Text for analysis:
:::
Mattress retailer Casper Sleep Inc. hopes to raise $300 million for a blank-check company, as shares of the New York-based firm have fallen by nearly 38 percent since its February debut.
On its first day of trading six months ago, the stock closed at $13.50 per share. On Tuesday (Aug. 18), the stock was down to $8.41.
Bloomberg News reported that Tailwind Acquisition Corp., a special purpose acquisition company (SPAC), filed with the U.S. Securities and Exchange Commission (SEC) to sell 30 million units at $10 each. The only underwriter for the initial public offering (IPO) is Jefferies Financial Group Inc., the New York-based financial services company.
Casper Sleep CEO Philip Krim, who also serves as chairman of Tailwind Acquisition in Los Angeles, said the new company’s focus will be “consumer internet, digital media and marketing technology sectors,” according to the SEC filing.
Chris Hollod, the Los Angeles venture capitalist and angel investor, is named as the CEO of the blank-check firm, the news service reported.
:::
Data provided:
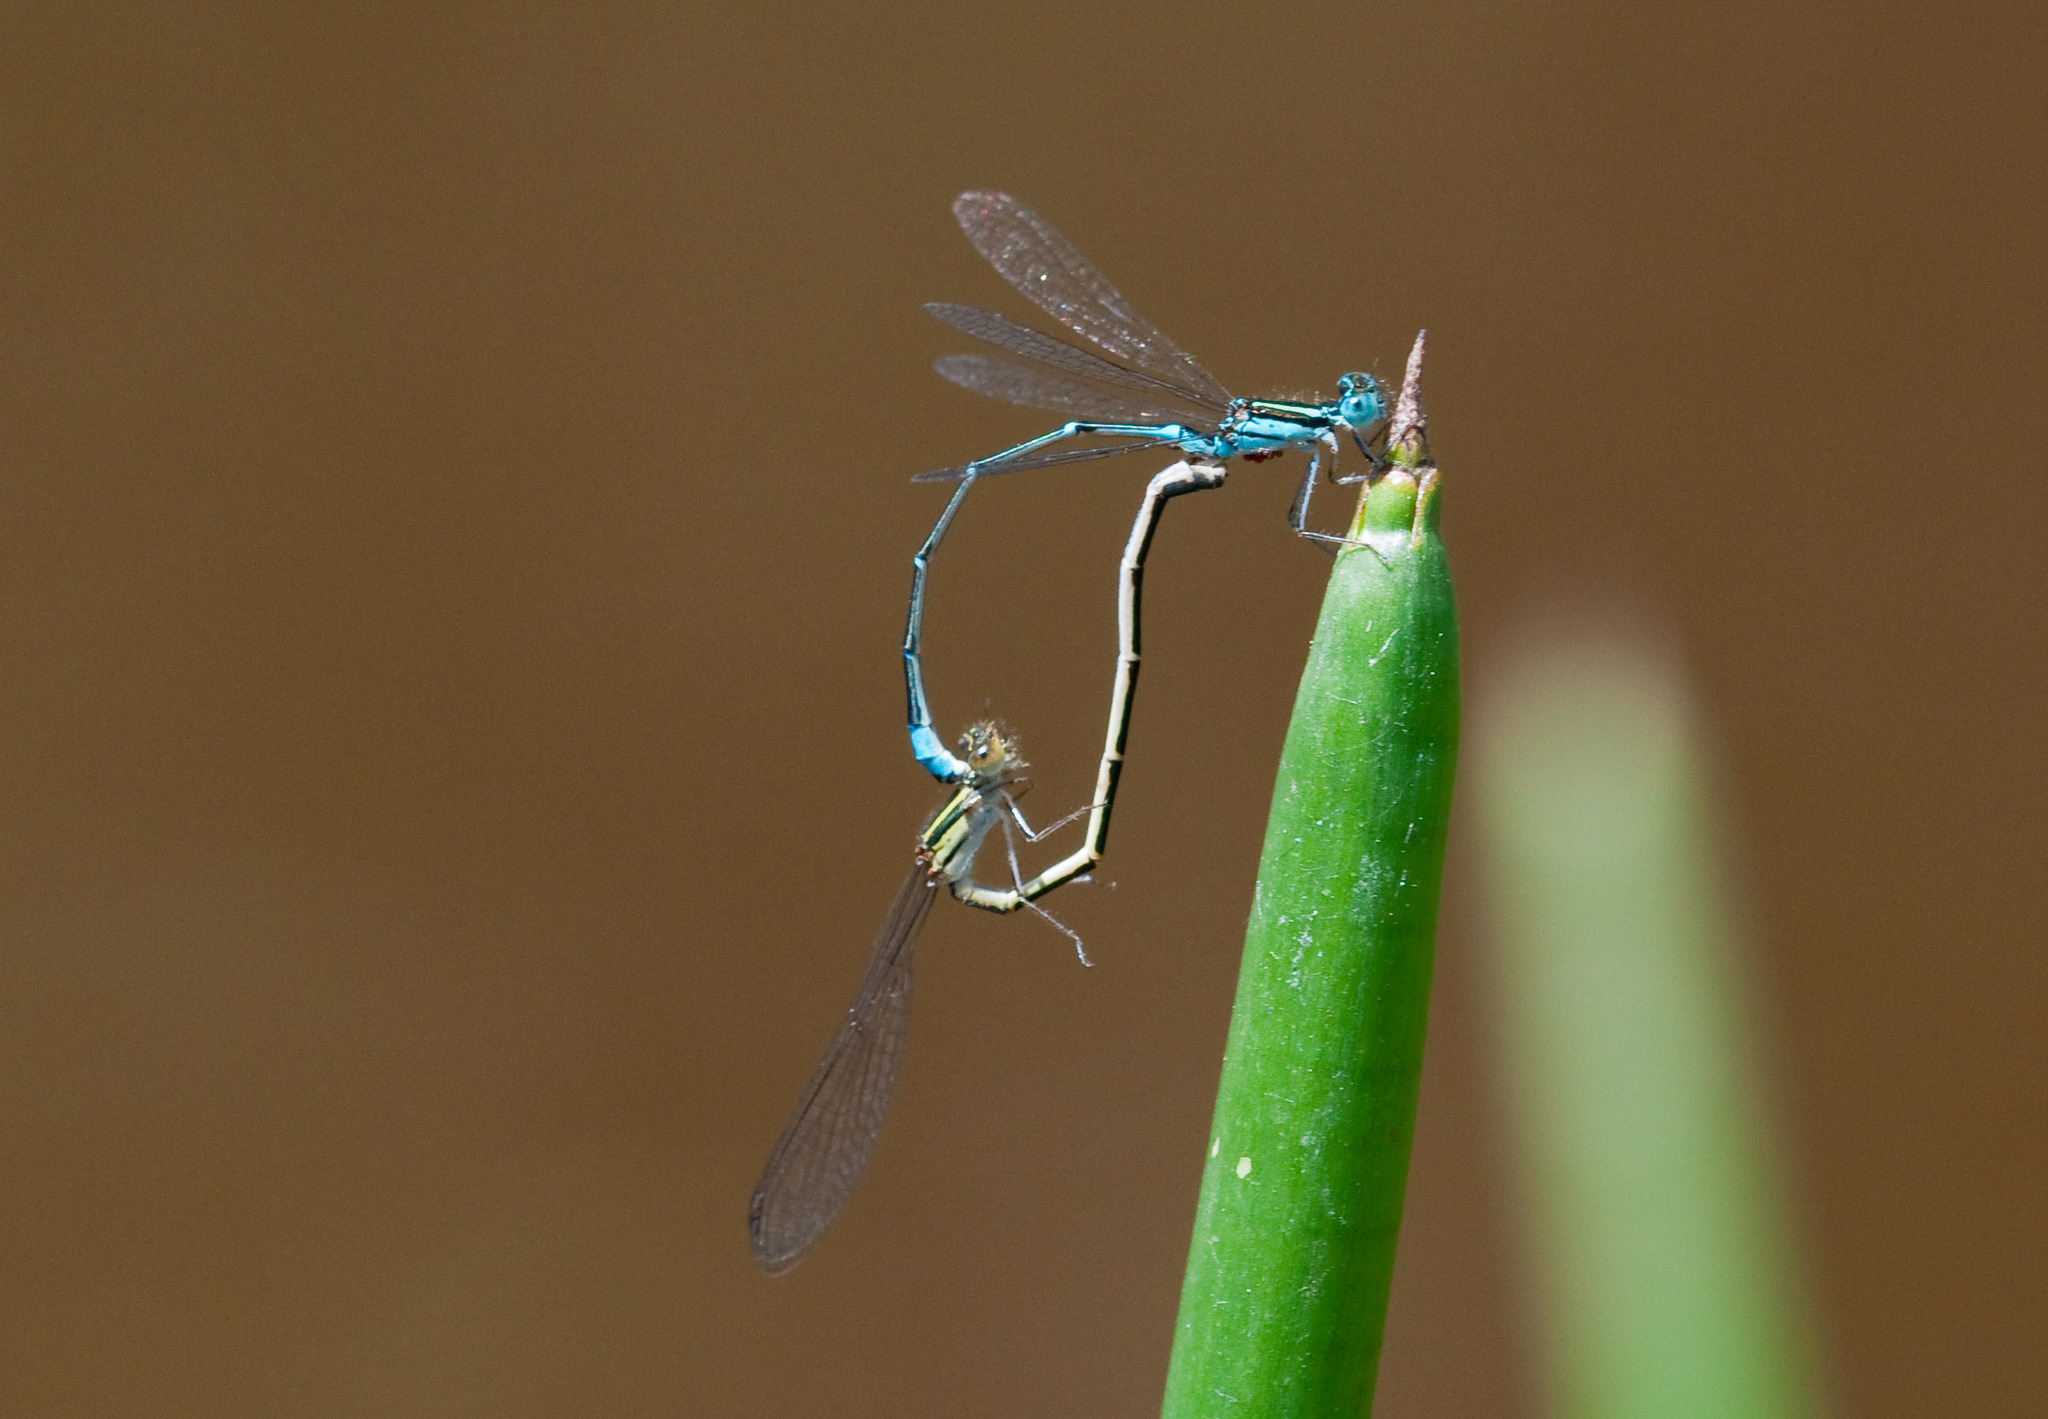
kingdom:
:::
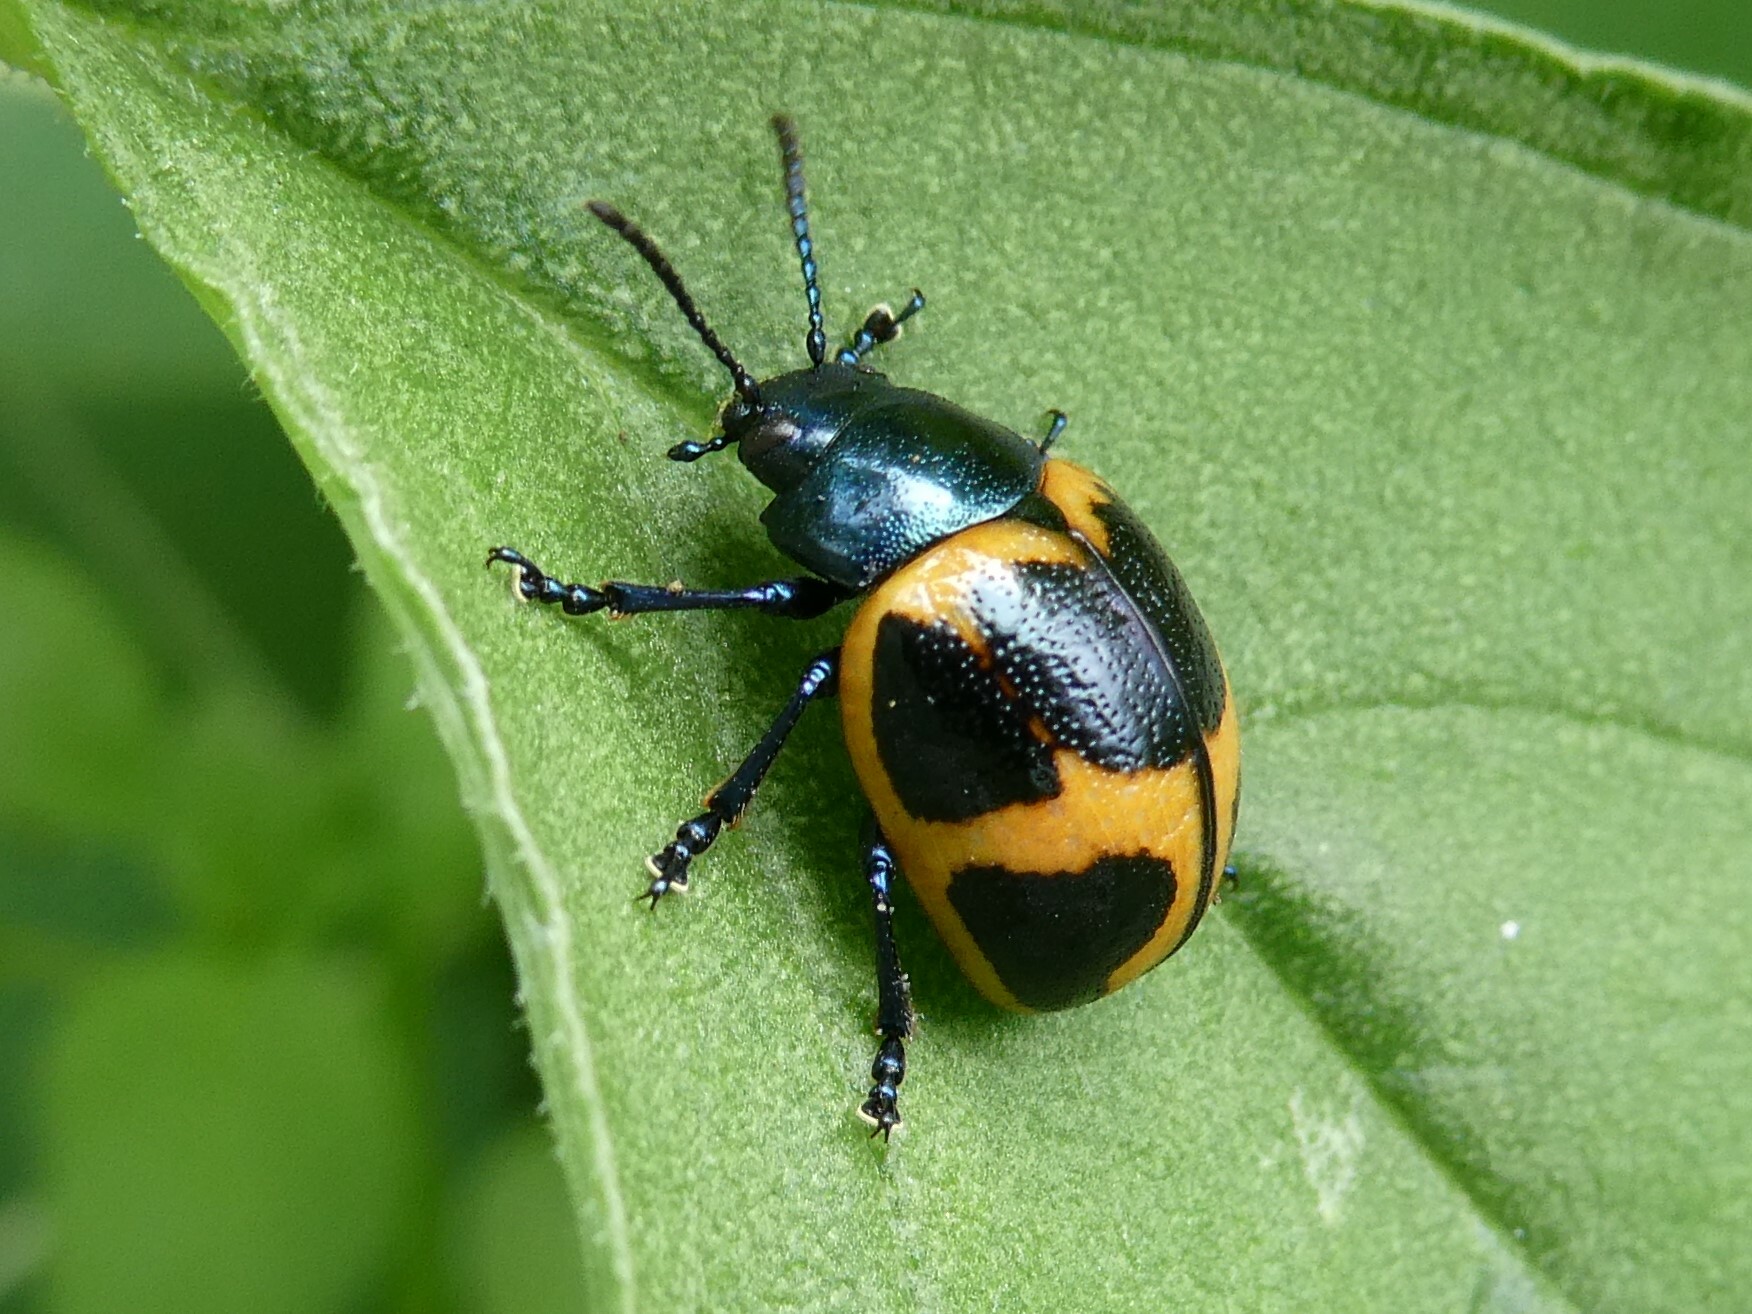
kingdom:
:::
Instructions to follow: Could you copy out, word for word, the full article above about Casper Sleep and the blank-check company?

Answer box:
Mattress retailer Casper Sleep Inc. hopes to raise $300 million for a blank-check company, as shares of the New York-based firm have fallen by nearly 38 percent since its February debut.
On its first day of trading six months ago, the stock closed at $13.50 per share. On Tuesday (Aug. 18), the stock was down to $8.41.
Bloomberg News reported that Tailwind Acquisition Corp., a special purpose acquisition company (SPAC), filed with the U.S. Securities and Exchange Commission (SEC) to sell 30 million units at $10 each. The only underwriter for the initial public offering (IPO) is Jefferies Financial Group Inc., the New York-based financial services company.
Casper Sleep CEO Philip Krim, who also serves as chairman of Tailwind Acquisition in Los Angeles, said the new company’s focus will be “consumer internet, digital media and marketing technology sectors,” according to the SEC filing.
Chris Hollod, the Los Angeles venture capitalist and angel investor, is named as the CEO of the blank-check firm, the news service reported.